Ada berbagai macam cara untuk memperoleh kesepakatan dalam menyelesaikan sengketa atau konflik yang mereka hadapi.dalam perkembangannya, masyarakat yang semain modern meninggalkan cara-cara lama (yang merupakan kebiasaan) dan beralih ke cara-cara hukum/yuridis sehingga warga masyarakat tampak secara berangsur-angsur mulai menggunakan cara penyelesaian sengketa yang diakui pemerintah.

Cara penyelesaian sengketa yang selama ini kita kenal adalah cara penyelesaian secara yuridis dan nonyuridis, dan ada pula yang menyebutnya cara malalui pengadilan dan tidak melalui pengadilan. Cara yuridis, nonyuridis dan cara melalui pengadilan, tidak melalui pengadilan ini pada prinsipnya sama saja, tergantung dari sudut mana kita meninjaunya.

BAB II

PEMBAHASAN

A. Penyelesaian sengketa di luar pengadilan

Penyelesaian sengketa di luar pengadilan atau yang lazim disebut Alternative Dispute Resolution (ADR) mempunyai prosedur yang lebih sederhana dengan jangka waktu yang singkat, dan pemeriksaan perkara dilakukan secara tertutup. Keuntungan penyelesaian dengan cara tersebut adalah putusannya bersifat final (tanpa kemungkinan banding) dan mengikat kedua belah pihak. Selain itu para pihak yang berperkara dapat menunjuk atau memilih sendiri pihak ketiga yang dipandang memiliki keahlian untuk menyelesaikan sengketa.

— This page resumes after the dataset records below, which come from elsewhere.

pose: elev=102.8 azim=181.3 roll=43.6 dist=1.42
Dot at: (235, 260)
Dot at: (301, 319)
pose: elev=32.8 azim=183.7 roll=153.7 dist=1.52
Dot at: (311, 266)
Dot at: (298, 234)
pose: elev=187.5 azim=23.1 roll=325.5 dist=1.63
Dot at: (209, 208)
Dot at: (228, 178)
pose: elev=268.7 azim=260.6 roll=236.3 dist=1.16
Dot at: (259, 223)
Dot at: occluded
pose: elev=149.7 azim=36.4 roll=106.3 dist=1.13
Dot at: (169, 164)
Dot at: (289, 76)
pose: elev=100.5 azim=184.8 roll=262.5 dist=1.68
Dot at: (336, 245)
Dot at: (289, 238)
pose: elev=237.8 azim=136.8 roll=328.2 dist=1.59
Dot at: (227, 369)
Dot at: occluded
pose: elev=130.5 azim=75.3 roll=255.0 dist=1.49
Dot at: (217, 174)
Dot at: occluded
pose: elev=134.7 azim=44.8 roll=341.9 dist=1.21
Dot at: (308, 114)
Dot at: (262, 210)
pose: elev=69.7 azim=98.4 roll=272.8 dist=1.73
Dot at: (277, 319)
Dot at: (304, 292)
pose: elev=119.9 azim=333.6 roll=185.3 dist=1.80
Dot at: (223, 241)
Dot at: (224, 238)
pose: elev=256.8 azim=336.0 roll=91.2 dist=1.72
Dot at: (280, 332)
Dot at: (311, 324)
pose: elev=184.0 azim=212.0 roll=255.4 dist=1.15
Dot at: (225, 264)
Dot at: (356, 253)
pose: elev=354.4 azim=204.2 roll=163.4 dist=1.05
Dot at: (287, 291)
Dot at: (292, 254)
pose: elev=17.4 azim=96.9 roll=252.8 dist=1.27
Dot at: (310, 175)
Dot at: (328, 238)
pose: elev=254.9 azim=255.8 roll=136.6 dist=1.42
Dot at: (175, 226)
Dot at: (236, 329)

Di Indonesia peraturan mengenai penyelesaian sengketa di luar pengadilan diatur dengan Undang-undang Nomor 30 Tahun 1999 tentang Arbitrase dan Alternatif Penyelesaian Sengketa, (tanggal 12 Agustus 1999). Adapun penyelesaian sengketa di luar pengadilan terdiri dari:

1. Negosiasi, dalam bahasa sehari-hari kata negosiasi sering disebut dengan istilah “berunding” atau “bermusyawarah” sedangkan orang yang mengadakan perundingan disebut negosiator. Secara umum negosiasi dapat diartikan sebagai suatu upaya penyelesaian sengketa para pihak tanpa melalui proses peradilan dengan tujuan mencapai kesepakatan bersama atas dasar kerjasama yang lebih harmonis dan kreatif, disini para pihak berhadapan langsung secara seksama dalam mendiskusikan permasalahan yang dihadapi dengan cara kooperatif dan saling terbuka.[1]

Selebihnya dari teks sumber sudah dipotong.